### Problem requirements
In the reply, include exactly the lines of the entries below from the first to the line with "<helper> (diff_step 14.1)", that line included.

### Data shown
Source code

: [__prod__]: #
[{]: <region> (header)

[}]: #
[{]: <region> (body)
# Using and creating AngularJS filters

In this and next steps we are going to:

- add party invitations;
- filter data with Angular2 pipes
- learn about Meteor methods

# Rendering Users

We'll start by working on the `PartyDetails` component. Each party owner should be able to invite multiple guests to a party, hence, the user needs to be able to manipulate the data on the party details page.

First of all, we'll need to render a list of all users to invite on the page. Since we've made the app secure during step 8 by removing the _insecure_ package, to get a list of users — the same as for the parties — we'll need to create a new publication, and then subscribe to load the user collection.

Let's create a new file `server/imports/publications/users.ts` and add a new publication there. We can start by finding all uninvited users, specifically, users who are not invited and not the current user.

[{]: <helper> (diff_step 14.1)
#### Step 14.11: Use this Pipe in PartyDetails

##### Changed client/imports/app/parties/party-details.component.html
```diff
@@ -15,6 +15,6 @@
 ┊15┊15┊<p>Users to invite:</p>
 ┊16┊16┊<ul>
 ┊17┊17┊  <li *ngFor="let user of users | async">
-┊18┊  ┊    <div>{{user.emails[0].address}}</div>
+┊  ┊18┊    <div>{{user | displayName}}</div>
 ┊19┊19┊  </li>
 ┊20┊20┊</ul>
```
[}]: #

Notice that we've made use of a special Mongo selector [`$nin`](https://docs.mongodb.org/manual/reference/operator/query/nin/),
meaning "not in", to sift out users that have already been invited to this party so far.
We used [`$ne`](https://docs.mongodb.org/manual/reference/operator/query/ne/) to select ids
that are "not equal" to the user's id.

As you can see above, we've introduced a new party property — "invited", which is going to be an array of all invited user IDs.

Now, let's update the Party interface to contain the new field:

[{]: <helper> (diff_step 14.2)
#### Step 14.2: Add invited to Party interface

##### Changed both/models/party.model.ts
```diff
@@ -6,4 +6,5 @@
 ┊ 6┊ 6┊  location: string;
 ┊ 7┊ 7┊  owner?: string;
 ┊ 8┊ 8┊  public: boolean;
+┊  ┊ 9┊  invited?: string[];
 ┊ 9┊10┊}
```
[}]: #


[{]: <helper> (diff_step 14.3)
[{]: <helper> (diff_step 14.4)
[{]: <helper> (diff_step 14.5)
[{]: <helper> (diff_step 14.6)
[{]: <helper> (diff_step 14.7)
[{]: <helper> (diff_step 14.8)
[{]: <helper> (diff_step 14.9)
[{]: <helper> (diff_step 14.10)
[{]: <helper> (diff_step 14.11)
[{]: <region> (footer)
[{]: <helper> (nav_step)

### Answer to this exercise
Source code

: [__prod__]: #
[{]: <region> (header)

[}]: #
[{]: <region> (body)
# Using and creating AngularJS filters

In this and next steps we are going to:

- add party invitations;
- filter data with Angular2 pipes
- learn about Meteor methods

# Rendering Users

We'll start by working on the `PartyDetails` component. Each party owner should be able to invite multiple guests to a party, hence, the user needs to be able to manipulate the data on the party details page.

First of all, we'll need to render a list of all users to invite on the page. Since we've made the app secure during step 8 by removing the _insecure_ package, to get a list of users — the same as for the parties — we'll need to create a new publication, and then subscribe to load the user collection.

Let's create a new file `server/imports/publications/users.ts` and add a new publication there. We can start by finding all uninvited users, specifically, users who are not invited and not the current user.

[{]: <helper> (diff_step 14.1)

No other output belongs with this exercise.